96.  There was no evidence at all before the tribunal to support the alleged changes at (1) and (4). Mr McGurk also submitted that it was implausible that a mobile home owner occupying a site subject to the October 1993 planning restriction would not also be subject to terms and conditions similarly restricting occupation. Otherwise the appellant would have been exposed to being in breach of the terms of the planning restriction. We note that it has never been suggested by the appellant that some owners were subject to terms and conditions containing an occupancy restriction whilst others were not. 

Findings of Fact

97.  The issues which we have to resolve on this appeal arise against the background of the planning permissions, site licences and terms and conditions in force at various times. The burden is on the appellant to satisfy us on the balance of probabilities that there was no occupancy restriction affecting mobile homes at Tallington Lakes in the period 1 April 1989 to 4 December 1996.

98.  The documentary evidence which we have described above was not in issue, in the sense that the documents were all accepted as genuine documents. The dates and the truth of the content of a number of documents was hotly disputed, in particular the 1995 Terms and Conditions, the HMRC rolling record and the visit report. In general however the real dispute between the parties was as to the inferences which could properly be drawn from the documentation.

99.  We deal with our findings of fact by reference to the same headings under which we have described the evidence. In making our findings of fact we have taken into account the totality of the evidence and the submissions of Mr Morgan and Mr McGurk.

(a) The Appellant’s Historical Dealings with HMRC

100.    The dealings between Mr Robinson and HMRC in 1989 were in part evidenced by the letter from HMRC to Mr Robinson dated 3 April 1989. There was also the  rolling record which evidences contact in 1988 and 1989 and a visit record also from 1989.

101.    We regard these documents as cogent and contemporaneous evidence as to the correct VAT position with effect from 1 April 1989.

102.    Reference in the rolling record to “caravan park: zero rated” refers to the sale of mobile homes. It establishes to our satisfaction that there were mobile homes on Tallington Lakes in 1989. We consider it unlikely that there would have been any business selling mobile homes which was not connected with the rental of pitches to the purchasers. The HMRC rolling record describes the caravan park as being a “subsidiary business activity” to the main activity of the leisure park.

- [USING THE INFORMATION]
1 > Do these statements agree with the Tallington Lakes tribunal excerpt? Answer yes or no for each, quoting the words of the excerpt that decide it. (a) The appellant bears the burden of showing, on the balance of probabilities, that no occupancy restriction affected the mobile homes from 1 April 1989 to 4 December 1996. (b) The parties disputed whether the documents were genuine. (c) The rolling record treats the caravan park as the main activity of the leisure park.
2 > Extend the Tallington Lakes tribunal excerpt with its next paragraph, starting after its final sentence.

- [DATA BLOCK]

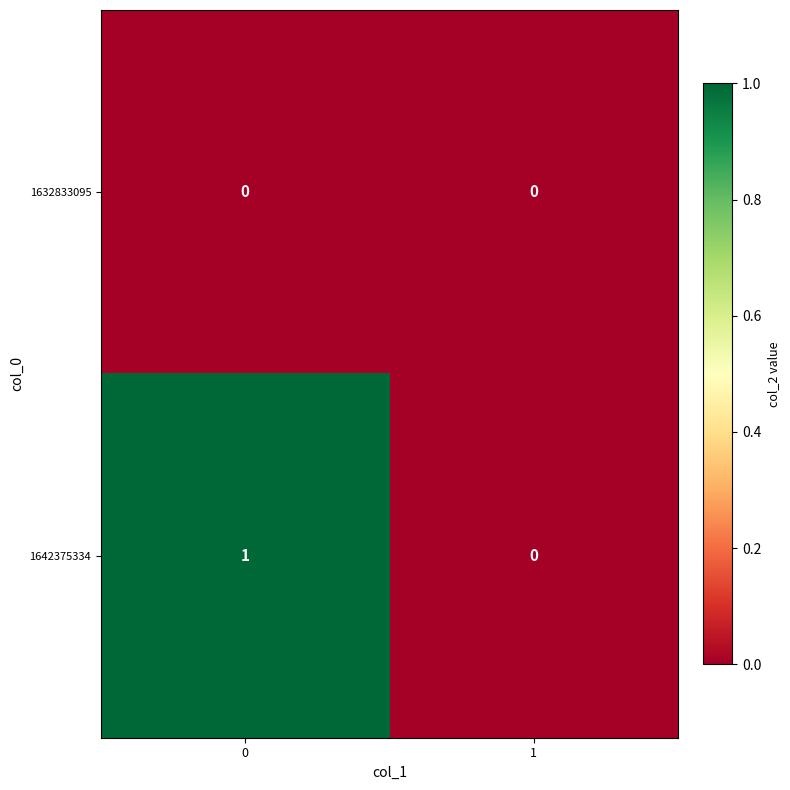

List the series in order of their peak value, highest first.

1642375334, 1632833095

- [OUTPUTS FOR THE TASKS]
1 >
(a) Yes: "The burden is on the appellant to satisfy us on the balance of probabilities that there was no occupancy restriction affecting mobile homes at Tallington Lakes in the period 1 April 1989 to 4 December 1996."
(b) No: "the documents were all accepted as genuine documents."
(c) No: "The HMRC rolling record describes the caravan park as being a “subsidiary business activity” to the main activity of the leisure park."

2 >
103.    Mr Morgan’s evidence was that there were 210 mobile homes on the site in 1989 without planning permission. The number of mobile homes on site at this time  was not challenged by HMRC. It is not entirely clear to us how this reconciles with some of the documentation. For example the site licence granted in September 2003 was for up to 385 mobile homes for which there was planning permission. That would suggest a total of 595 mobile homes either on the site or for which there was planning permission. However the sales particulars from 2004 indicate that at that time there were 233 existing pitches with planning permission for a further 150 pitches. Notwithstanding this apparent inconsistency we do not intend to go behind the agreed basis on which the parties have dealt with the evidence. We approach our task on the basis that there were 210 mobile homes on the site in 1989 and make a finding of fact to that effect.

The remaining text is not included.